Me temo que esta última indicación la cogió por sorpresa. Me miró negando con la cabeza.
—No sé a qué se refiere —y añadió el ruego típico de los joyeros—: Por favor, salga y señálemelo, a ver si….
Desde la calle, mirando el escaparate para indicarle el lugar donde había entrevisto la bola negra, advertí en él una mano furtiva parecida a una garra que, tanteando entre las joyas de plata, apresó algo y desapareció como la lengua de un reptil que atrapa a una mariposa. Cuando volví a entrar, la señora tenía en la mano el fetiche y me lo mostró interrogante.
Lo compré junto con una cadena no tan larga como la de la joven gótica que me había inspirado, ya que yo no lo relacionaba con la maternidad, aunque sí con la joya hueca y rellena de plantas medicinales o venenosas que los brujos regalan a Mia Farrow en la película de Polansky. Me conformaba con ponérmelo como colgante a la altura del pecho. La platera me hizo probármelo y la verdad es que quedaba muy chulo y postinero al mirarlo en su espejo empañado por el tiempo. Me sopló cuatrocientos pavos y otros cincuenta por la cadenilla, de hermoso metal gris oscuro brillante que, según indicó, era de plata esterlina bañada en rutenio. Añadió que, aunque parecía delicada, no se rompería fácilmente ni perdería su lustre.

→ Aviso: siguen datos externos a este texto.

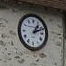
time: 1:11
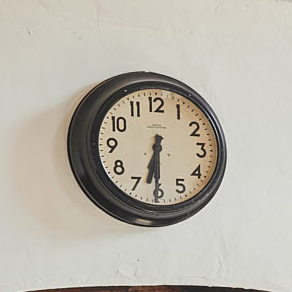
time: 6:30
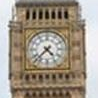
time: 4:37
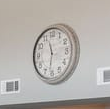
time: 11:32
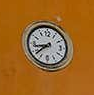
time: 8:38
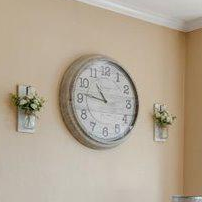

—Procure no ponerse este adorno a menudo y sobre todo no duerma con él —dijo mientras lo introducía en una diminuta caja de falsa concha tapizada de terciopelo.
—¿Por qué? —pregunté al azar sin insistencia ni la menor curiosidad.
—Estas cosas, ya se sabe —fue su enigmática respuesta. Me despidió con una sonrisa de complicidad.
Aquella noche abrí la caja y extraje mi tesoro. Entonces recordé la música que me había hecho oír la platera al mostrarme los llamadores de ángeles. Agité mi bola gótica. Se dejó oír un tintineo parecido al suyo, pero mucho más oscuro y misterioso, que me encantó. A su sonido emergió de entre las sombras un demonio de las huestes de Lucifer el Resplandeciente, que me saludó con graciosa reverencia.